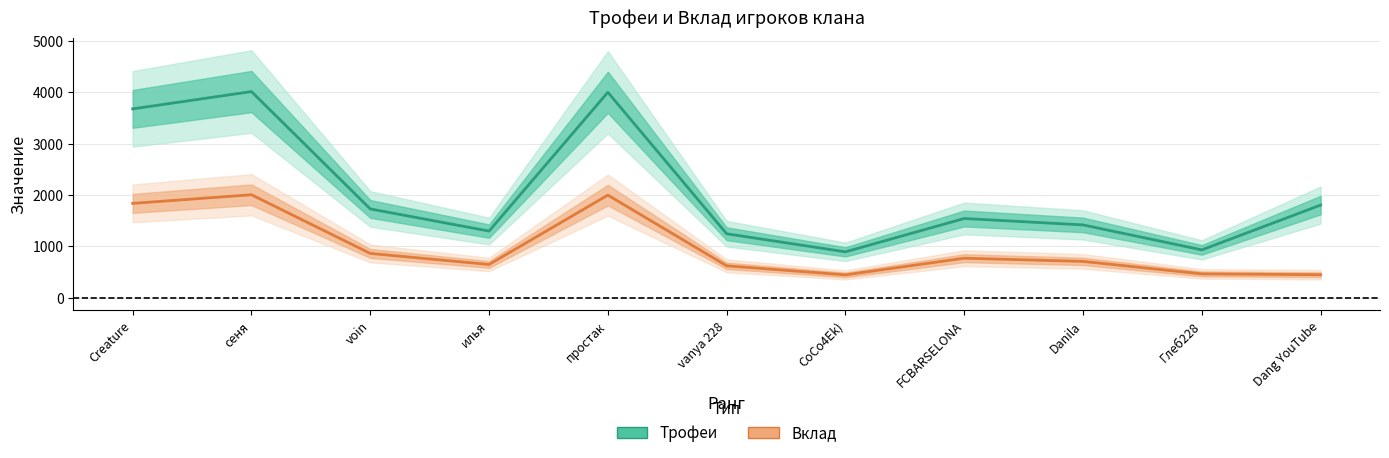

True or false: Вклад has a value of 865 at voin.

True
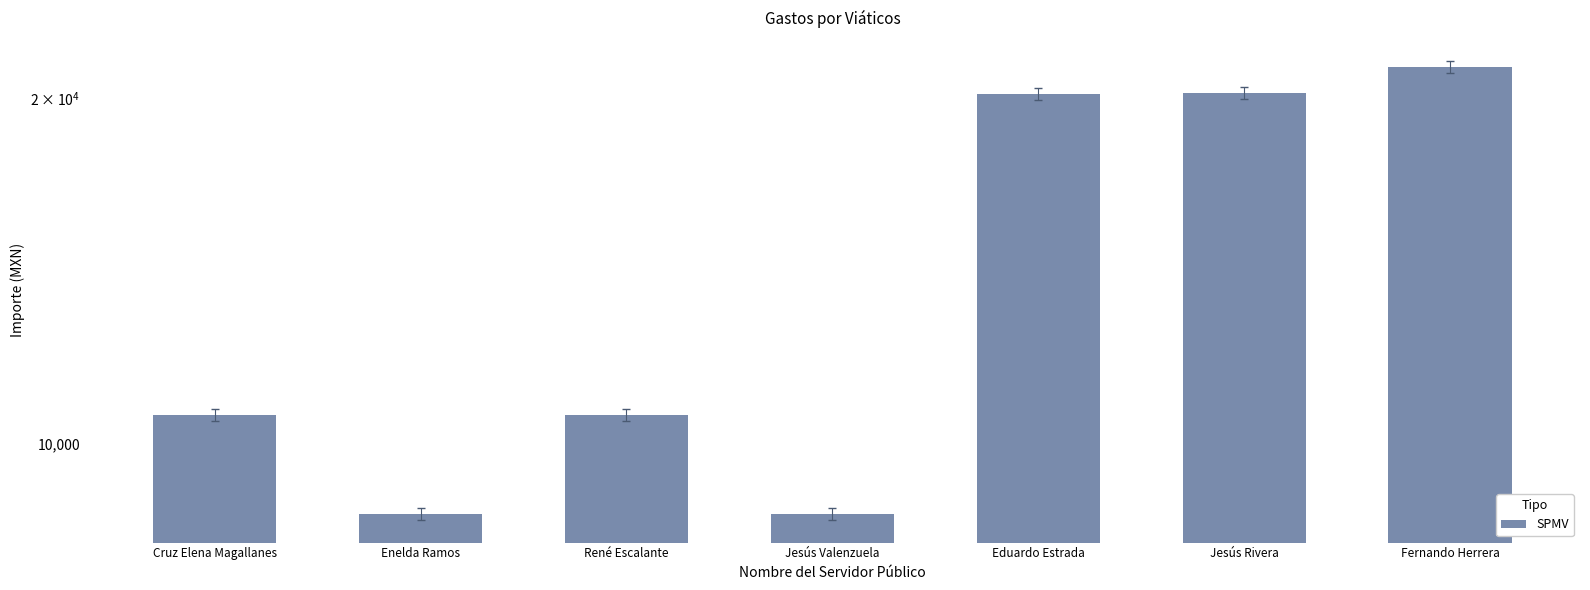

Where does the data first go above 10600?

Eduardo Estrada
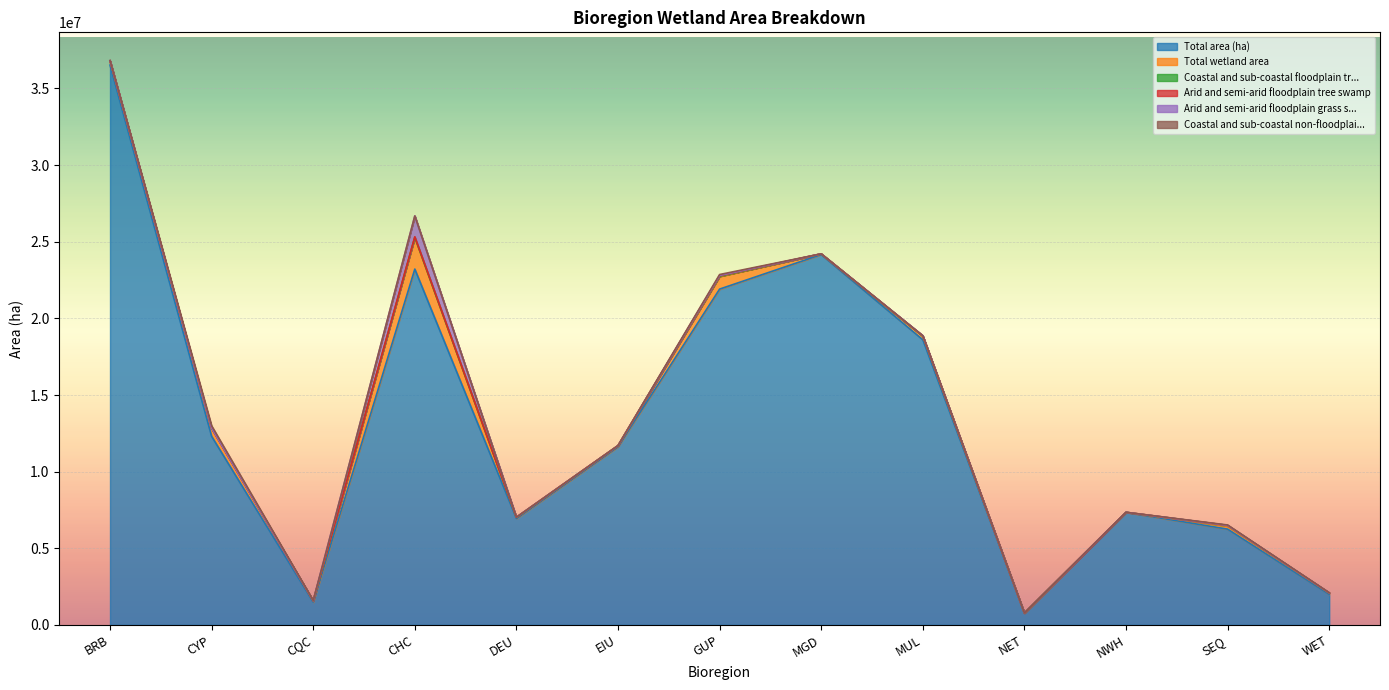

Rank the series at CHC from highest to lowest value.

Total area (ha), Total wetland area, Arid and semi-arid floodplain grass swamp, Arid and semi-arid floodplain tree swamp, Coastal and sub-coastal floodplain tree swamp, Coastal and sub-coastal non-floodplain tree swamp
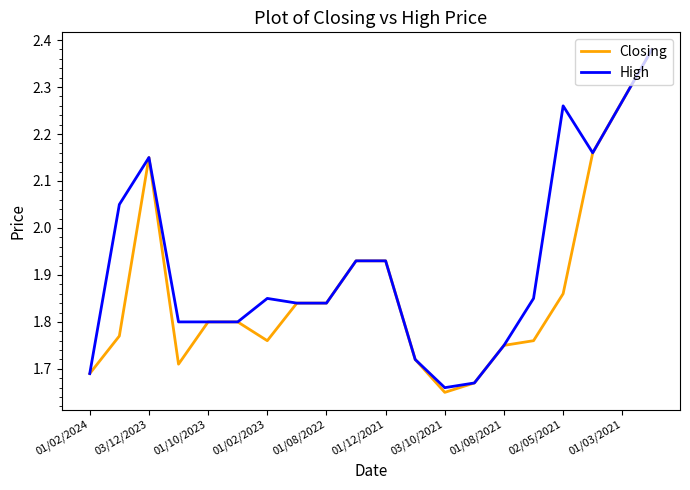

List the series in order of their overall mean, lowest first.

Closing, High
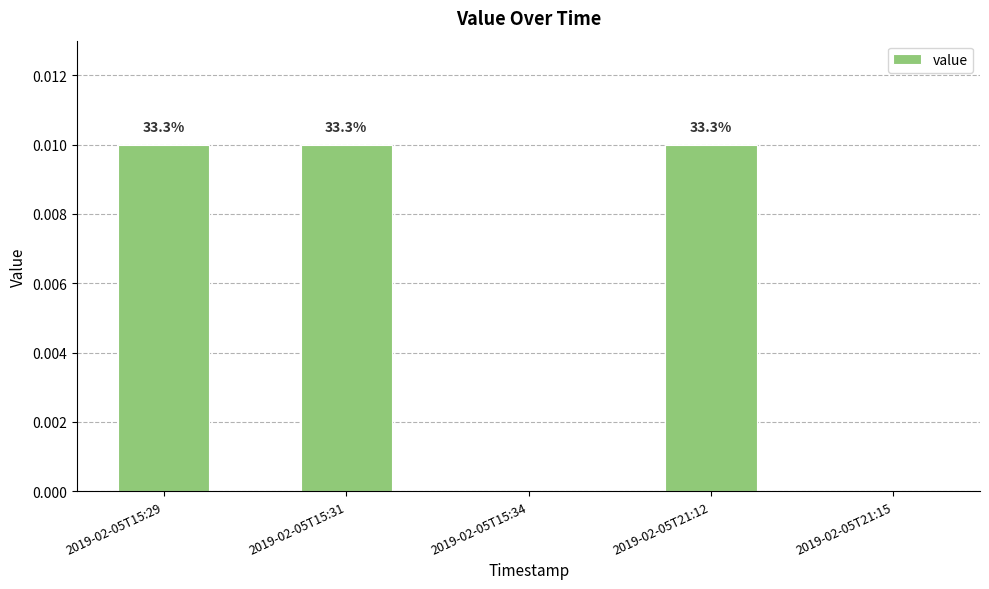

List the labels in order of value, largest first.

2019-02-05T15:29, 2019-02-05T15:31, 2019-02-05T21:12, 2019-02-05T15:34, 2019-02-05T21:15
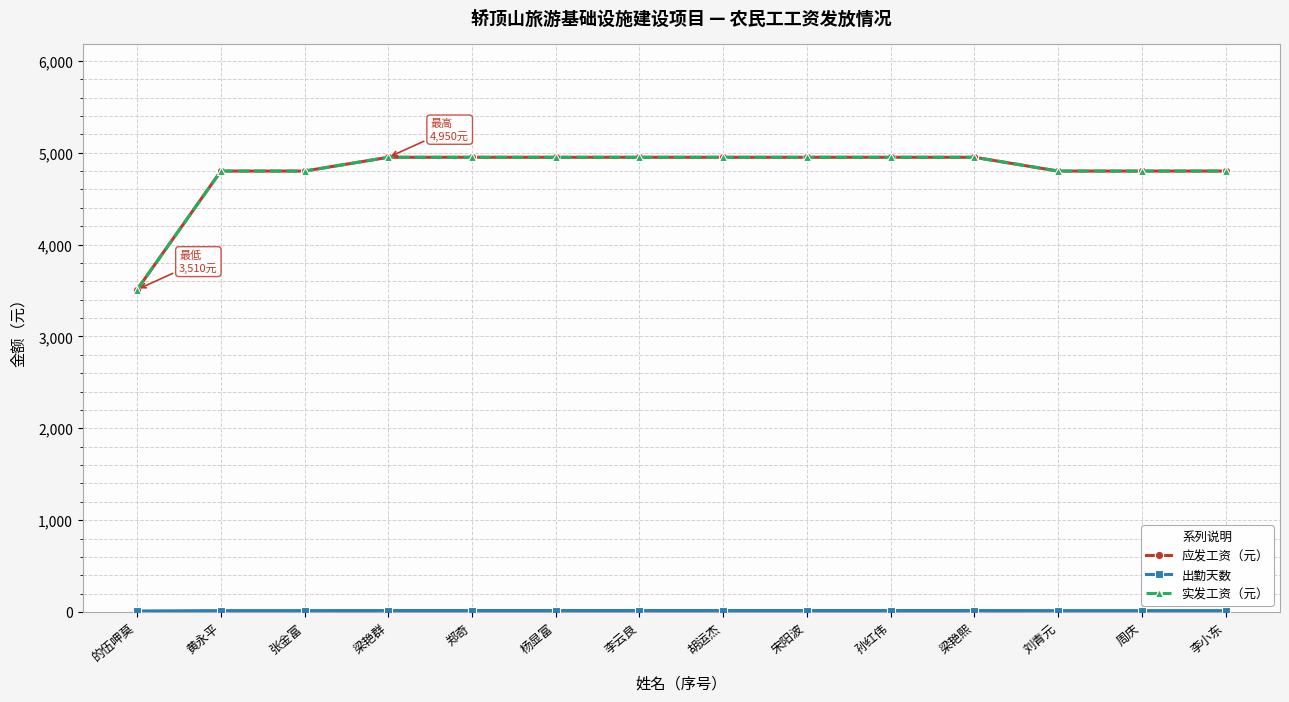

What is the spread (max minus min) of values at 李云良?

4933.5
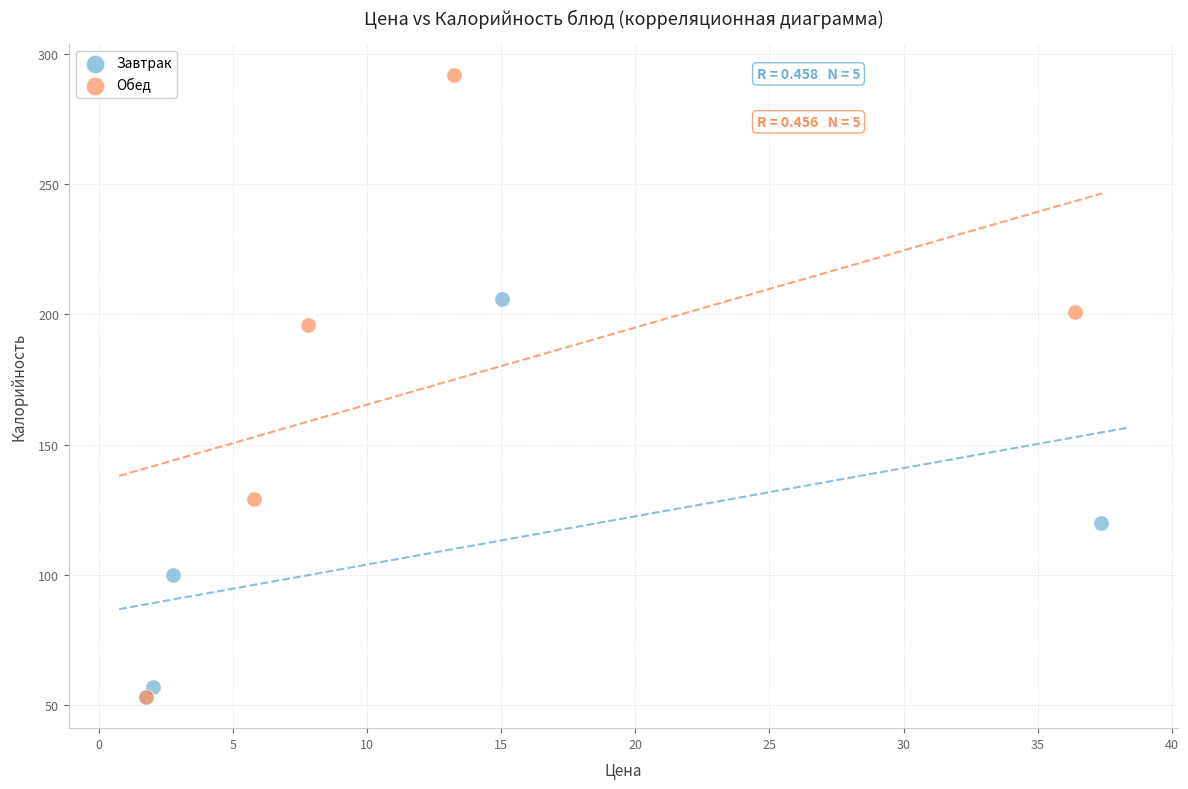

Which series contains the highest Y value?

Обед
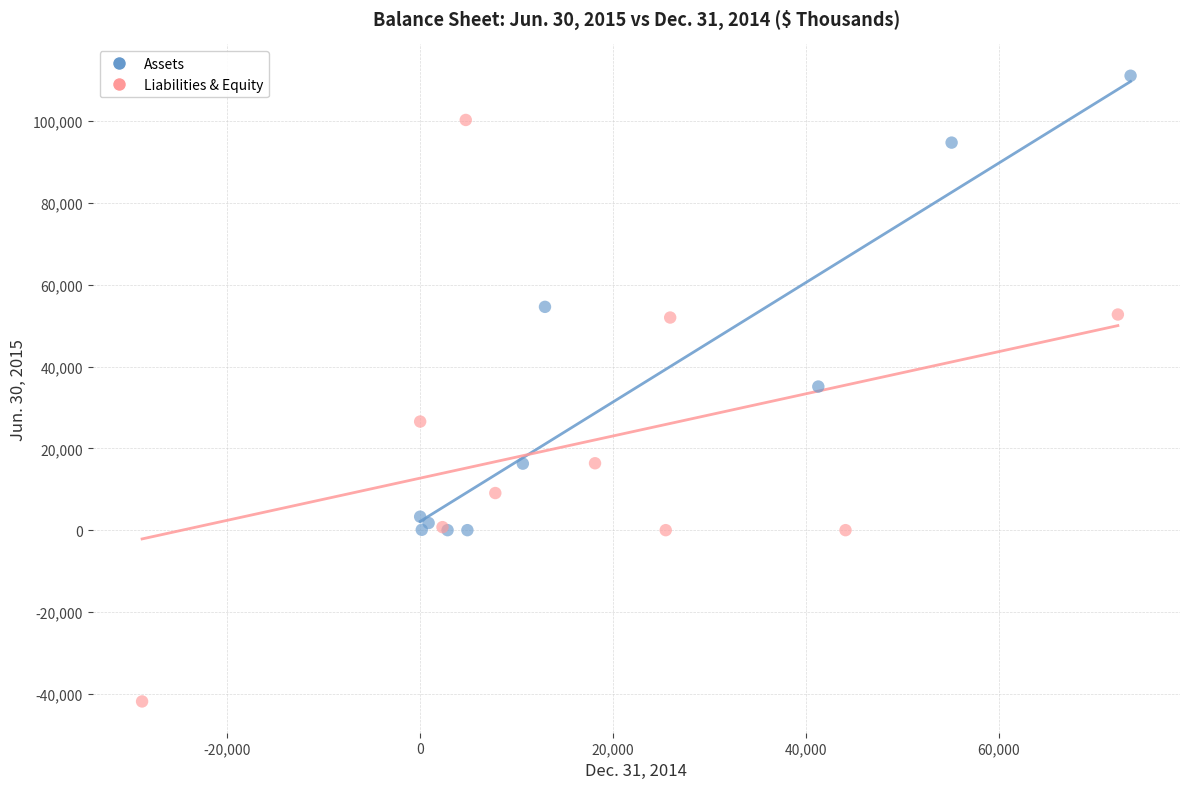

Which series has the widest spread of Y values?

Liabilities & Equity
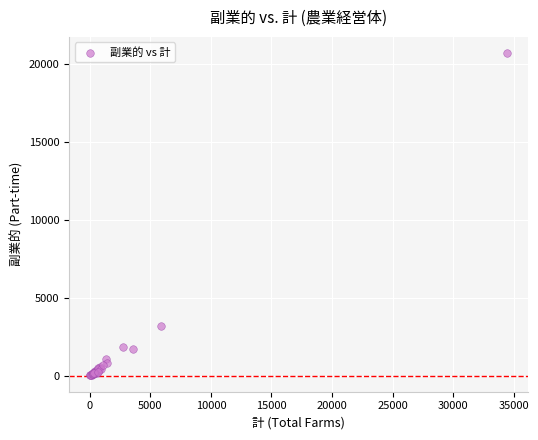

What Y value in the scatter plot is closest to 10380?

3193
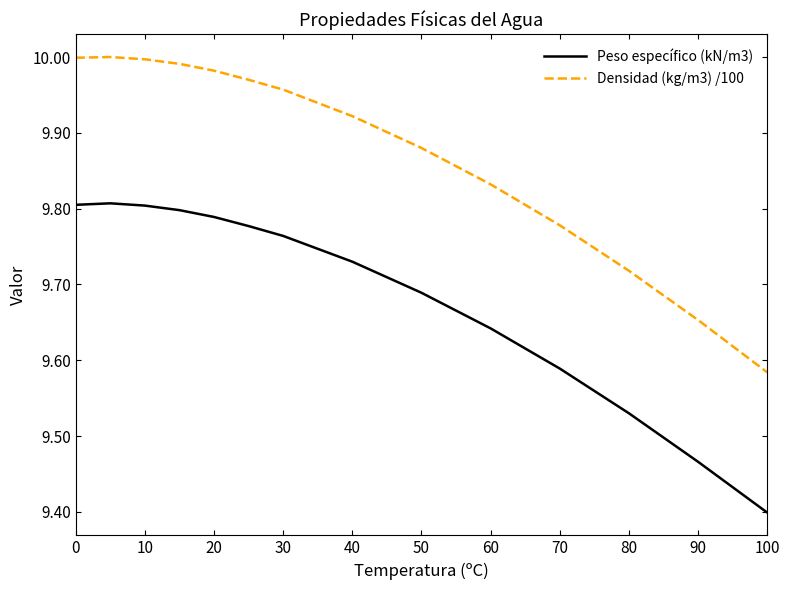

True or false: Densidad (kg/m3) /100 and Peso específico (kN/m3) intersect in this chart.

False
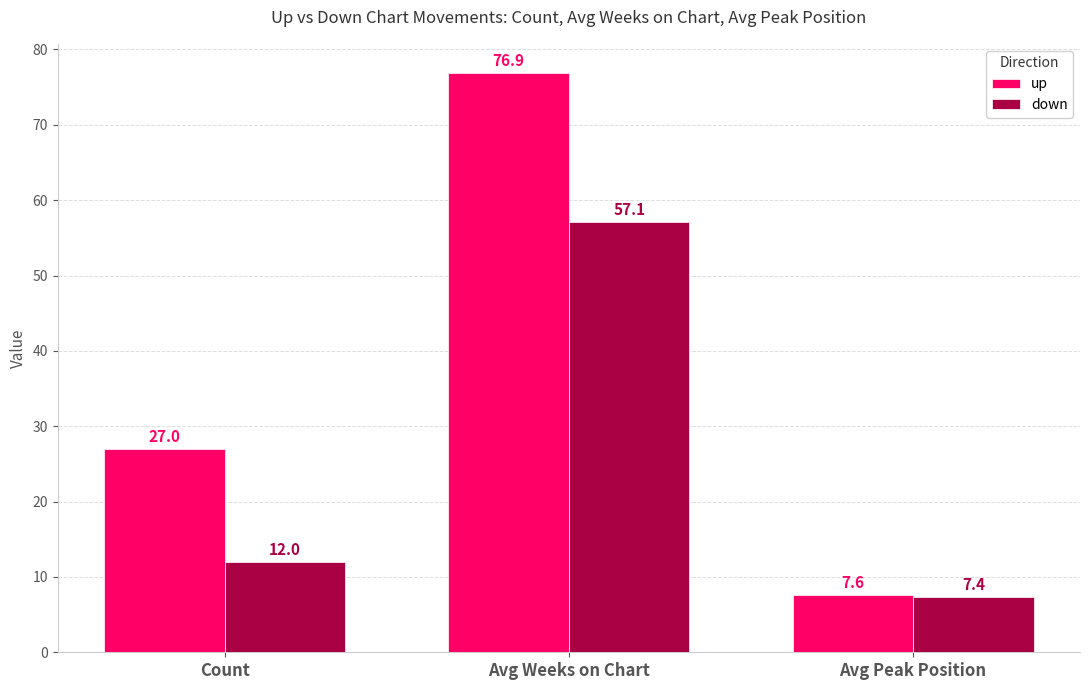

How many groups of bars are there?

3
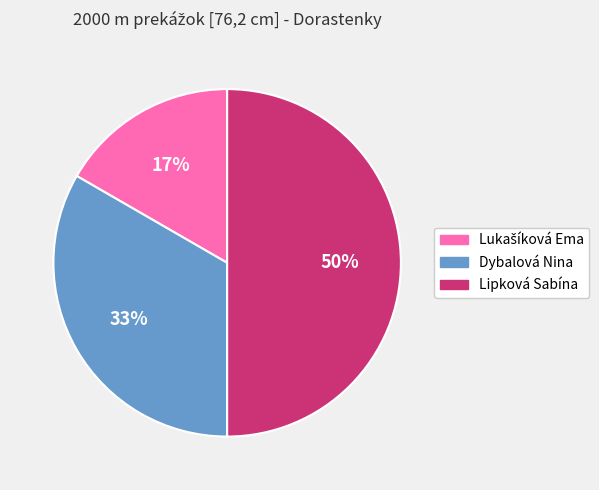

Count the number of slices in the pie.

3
□ □ □
> [What you are asked to do] Print all of the records above word for word, leaving out the pictures.

> [Result for this exercise]
True or false: Вклад has a value of 865 at voin.

True

Where does the data first go above 10600?

Eduardo Estrada

Rank the series at CHC from highest to lowest value.

Total area (ha), Total wetland area, Arid and semi-arid floodplain grass swamp, Arid and semi-arid floodplain tree swamp, Coastal and sub-coastal floodplain tree swamp, Coastal and sub-coastal non-floodplain tree swamp

List the series in order of their overall mean, lowest first.

Closing, High

List the labels in order of value, largest first.

2019-02-05T15:29, 2019-02-05T15:31, 2019-02-05T21:12, 2019-02-05T15:34, 2019-02-05T21:15

What is the spread (max minus min) of values at 李云良?

4933.5

Which series contains the highest Y value?

Обед

Which series has the widest spread of Y values?

Liabilities & Equity

What Y value in the scatter plot is closest to 10380?

3193

True or false: Densidad (kg/m3) /100 and Peso específico (kN/m3) intersect in this chart.

False

How many groups of bars are there?

3

Count the number of slices in the pie.

3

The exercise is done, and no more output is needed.